Searching vulnerability databases will obviously prove futile. Like the below sample entries (search limited to CVSS>=9.0 and Age<90d)

[CVE-2025-7458] Critical - SQLite - Integer Overflow
  ↳ Priority: MEDIUM | No exploits | Vuln Age: 15d (RECENT)
  ↳ CVSS: 9.1 | EPSS: 0.0003 | KEV: ✘
  ↳ Exposure: 12 | Vendors: sqlite | Products: sqlite
  ↳ Patch: ✔ | POCs: ✘ | Nuclei Template: ✘ | HackerOne: ✘
─────────────────────────────────────────────────────────────────────────
  
[CVE-2025-6965] Critical - SQLite - Buffer Overflow
  ↳ Priority: HIGH | EXPLOITS AVAILABLE | Vuln Age: 29d (RECENT)
  ↳ CVSS: 9.8 | EPSS: 0.0005 | KEV: ✘
  ↳ Exposure: 13 | Vendors: sqlite | Products: sqlite
  ↳ Patch: ✔ | POCs: 1 | Nuclei Template: ✘ | HackerOne: ✘
─────────────────────────────────────────────────────────────────────────

  
[CVE-2025-49796] Critical - libxml2 - Denial of Service
  ↳ Priority: MEDIUM | No exploits | Vuln Age: 57d
  ↳ CVSS: 9.1 | EPSS: 0.0013 | KEV: ✘
  ↳ Patch: ✘ | POCs: ✘ | Nuclei Template: ✘ | HackerOne: ✘
─────────────────────────────────────────────────────────────────────────

[CVE-2025-49794] Critical - libxml2 - Use After Free
  ↳ Priority: MEDIUM | No exploits | Vuln Age: 57d
  ↳ CVSS: 9.1 | EPSS: 0.0013 | KEV: ✘
  ↳ Patch: ✘ | POCs: ✘ | Nuclei Template: ✘ | HackerOne: ✘
─────────────────────────────────────────────────────────────────────────

[CVE-2025-4517] Critical - Python tarfile - Path Traversal
  ↳ Priority: MEDIUM | No exploits | Vuln Age: 71d
  ↳ CVSS: 9.4 | EPSS: 0.0015 | KEV: ✘
  ↳ Patch: ✘ | POCs: ✘ | Nuclei Template: ✘ | HackerOne: ✘

─────────────────────────────────────────────────────────────────────────

libxml2 and sqlite are in the dependency tree of ostree itself of course. But really, nothing to see here.

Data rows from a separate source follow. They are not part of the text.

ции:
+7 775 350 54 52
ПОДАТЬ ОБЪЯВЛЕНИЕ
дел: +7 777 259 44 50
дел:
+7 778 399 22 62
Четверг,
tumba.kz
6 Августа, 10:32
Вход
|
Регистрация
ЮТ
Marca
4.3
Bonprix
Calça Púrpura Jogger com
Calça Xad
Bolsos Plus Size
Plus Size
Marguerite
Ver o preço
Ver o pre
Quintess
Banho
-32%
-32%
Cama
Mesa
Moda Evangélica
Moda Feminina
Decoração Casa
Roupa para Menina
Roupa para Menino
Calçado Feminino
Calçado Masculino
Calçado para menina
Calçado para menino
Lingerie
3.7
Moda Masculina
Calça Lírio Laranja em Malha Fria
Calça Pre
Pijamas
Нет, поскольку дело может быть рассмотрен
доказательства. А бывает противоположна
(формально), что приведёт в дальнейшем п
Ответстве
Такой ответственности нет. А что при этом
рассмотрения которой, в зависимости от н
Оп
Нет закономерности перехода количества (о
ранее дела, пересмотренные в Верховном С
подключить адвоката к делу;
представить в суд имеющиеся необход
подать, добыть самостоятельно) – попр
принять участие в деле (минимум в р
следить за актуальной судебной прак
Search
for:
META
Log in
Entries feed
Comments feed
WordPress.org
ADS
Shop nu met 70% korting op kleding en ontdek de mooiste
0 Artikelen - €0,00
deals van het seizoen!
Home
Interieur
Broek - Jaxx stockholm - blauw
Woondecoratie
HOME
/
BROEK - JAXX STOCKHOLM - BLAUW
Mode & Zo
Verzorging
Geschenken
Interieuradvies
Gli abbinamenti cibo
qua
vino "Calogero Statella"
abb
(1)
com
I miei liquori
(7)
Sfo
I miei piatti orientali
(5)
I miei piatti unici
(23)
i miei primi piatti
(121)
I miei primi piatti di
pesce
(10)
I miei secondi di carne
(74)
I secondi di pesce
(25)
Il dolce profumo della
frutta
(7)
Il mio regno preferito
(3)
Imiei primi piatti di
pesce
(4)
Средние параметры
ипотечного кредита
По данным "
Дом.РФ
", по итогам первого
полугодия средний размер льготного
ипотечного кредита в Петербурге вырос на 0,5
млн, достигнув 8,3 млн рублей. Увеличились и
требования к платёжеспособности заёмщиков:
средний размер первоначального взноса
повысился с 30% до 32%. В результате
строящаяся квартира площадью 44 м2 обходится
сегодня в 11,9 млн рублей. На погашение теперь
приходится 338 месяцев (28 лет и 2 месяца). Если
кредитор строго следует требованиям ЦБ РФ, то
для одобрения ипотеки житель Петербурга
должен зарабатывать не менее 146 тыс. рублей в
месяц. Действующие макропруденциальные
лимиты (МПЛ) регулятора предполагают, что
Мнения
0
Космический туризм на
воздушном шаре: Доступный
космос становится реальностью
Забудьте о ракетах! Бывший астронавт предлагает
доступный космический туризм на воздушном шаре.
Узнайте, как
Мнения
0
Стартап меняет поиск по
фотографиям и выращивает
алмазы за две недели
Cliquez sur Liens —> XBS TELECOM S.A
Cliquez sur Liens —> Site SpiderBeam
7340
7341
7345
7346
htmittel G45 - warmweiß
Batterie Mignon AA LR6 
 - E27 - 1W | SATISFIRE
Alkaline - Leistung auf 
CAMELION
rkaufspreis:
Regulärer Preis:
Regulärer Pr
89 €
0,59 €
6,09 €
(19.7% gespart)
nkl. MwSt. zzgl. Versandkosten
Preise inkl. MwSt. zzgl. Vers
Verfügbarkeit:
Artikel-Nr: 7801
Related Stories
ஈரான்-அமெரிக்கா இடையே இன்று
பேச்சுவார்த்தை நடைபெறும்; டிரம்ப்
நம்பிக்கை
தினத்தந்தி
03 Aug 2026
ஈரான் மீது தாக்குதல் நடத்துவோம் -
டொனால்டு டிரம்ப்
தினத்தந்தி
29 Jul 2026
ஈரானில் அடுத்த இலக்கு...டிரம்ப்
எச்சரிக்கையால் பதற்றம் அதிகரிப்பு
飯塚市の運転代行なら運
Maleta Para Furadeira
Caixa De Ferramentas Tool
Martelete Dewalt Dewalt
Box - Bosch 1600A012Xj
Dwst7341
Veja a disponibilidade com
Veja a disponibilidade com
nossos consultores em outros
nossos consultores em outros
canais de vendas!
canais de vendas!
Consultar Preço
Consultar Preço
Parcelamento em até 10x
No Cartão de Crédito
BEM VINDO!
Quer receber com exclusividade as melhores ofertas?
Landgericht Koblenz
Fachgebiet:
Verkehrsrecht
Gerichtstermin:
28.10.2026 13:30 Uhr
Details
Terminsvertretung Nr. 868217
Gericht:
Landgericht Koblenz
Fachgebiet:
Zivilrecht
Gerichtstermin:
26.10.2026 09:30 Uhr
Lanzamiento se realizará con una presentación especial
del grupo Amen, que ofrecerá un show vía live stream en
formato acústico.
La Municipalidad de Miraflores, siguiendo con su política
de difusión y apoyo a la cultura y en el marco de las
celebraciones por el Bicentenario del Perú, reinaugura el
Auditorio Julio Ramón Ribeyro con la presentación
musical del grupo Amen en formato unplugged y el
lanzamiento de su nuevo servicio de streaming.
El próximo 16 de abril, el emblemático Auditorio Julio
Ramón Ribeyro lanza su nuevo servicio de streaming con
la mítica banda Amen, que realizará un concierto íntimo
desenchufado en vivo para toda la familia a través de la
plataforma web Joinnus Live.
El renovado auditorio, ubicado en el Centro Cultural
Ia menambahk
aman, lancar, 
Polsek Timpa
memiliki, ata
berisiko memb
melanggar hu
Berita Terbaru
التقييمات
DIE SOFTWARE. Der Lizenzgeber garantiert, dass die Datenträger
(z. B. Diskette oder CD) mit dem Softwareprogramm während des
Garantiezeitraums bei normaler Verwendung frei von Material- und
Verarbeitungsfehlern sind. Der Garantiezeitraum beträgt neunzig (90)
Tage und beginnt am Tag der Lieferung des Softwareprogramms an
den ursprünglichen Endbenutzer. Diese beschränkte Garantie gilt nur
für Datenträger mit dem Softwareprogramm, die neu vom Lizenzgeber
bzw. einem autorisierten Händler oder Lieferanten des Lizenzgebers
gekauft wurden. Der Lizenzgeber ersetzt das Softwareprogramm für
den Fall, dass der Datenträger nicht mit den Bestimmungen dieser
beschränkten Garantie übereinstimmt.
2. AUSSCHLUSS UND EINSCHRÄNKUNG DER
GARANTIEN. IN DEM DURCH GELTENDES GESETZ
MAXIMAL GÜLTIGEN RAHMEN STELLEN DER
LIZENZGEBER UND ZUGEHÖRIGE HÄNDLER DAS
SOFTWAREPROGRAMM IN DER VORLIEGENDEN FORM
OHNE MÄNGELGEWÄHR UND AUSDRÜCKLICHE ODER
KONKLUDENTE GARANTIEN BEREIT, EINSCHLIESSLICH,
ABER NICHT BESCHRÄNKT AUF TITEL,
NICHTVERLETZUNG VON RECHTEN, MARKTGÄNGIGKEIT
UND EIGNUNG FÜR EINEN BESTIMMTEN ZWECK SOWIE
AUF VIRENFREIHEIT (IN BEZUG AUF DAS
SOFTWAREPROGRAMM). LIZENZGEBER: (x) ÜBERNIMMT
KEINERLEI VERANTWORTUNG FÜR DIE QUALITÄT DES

Just the common “hate” talking points.

Because it’s more inconvenience than help for users who are average or above, and have no interest in using that technology.

If app developers start distributing binaries as flatpaks exclusively (examples of this already exist), then just extracting those binary packages alone is a chore (involving obscure(ish) steps starting with creating an empty ostree). It’s the kind of knowledge that is so useless you immediately erase it from your memory, which is what I did.

Also, one look at the dependency tree of flatpak, or even just ostree, and you quickly realize how much of a joke the “security” claims are with all that attack surface (think the xz in systemd drama and multiply it by a 100).

Can Flatpak itself be sunset with some bullying?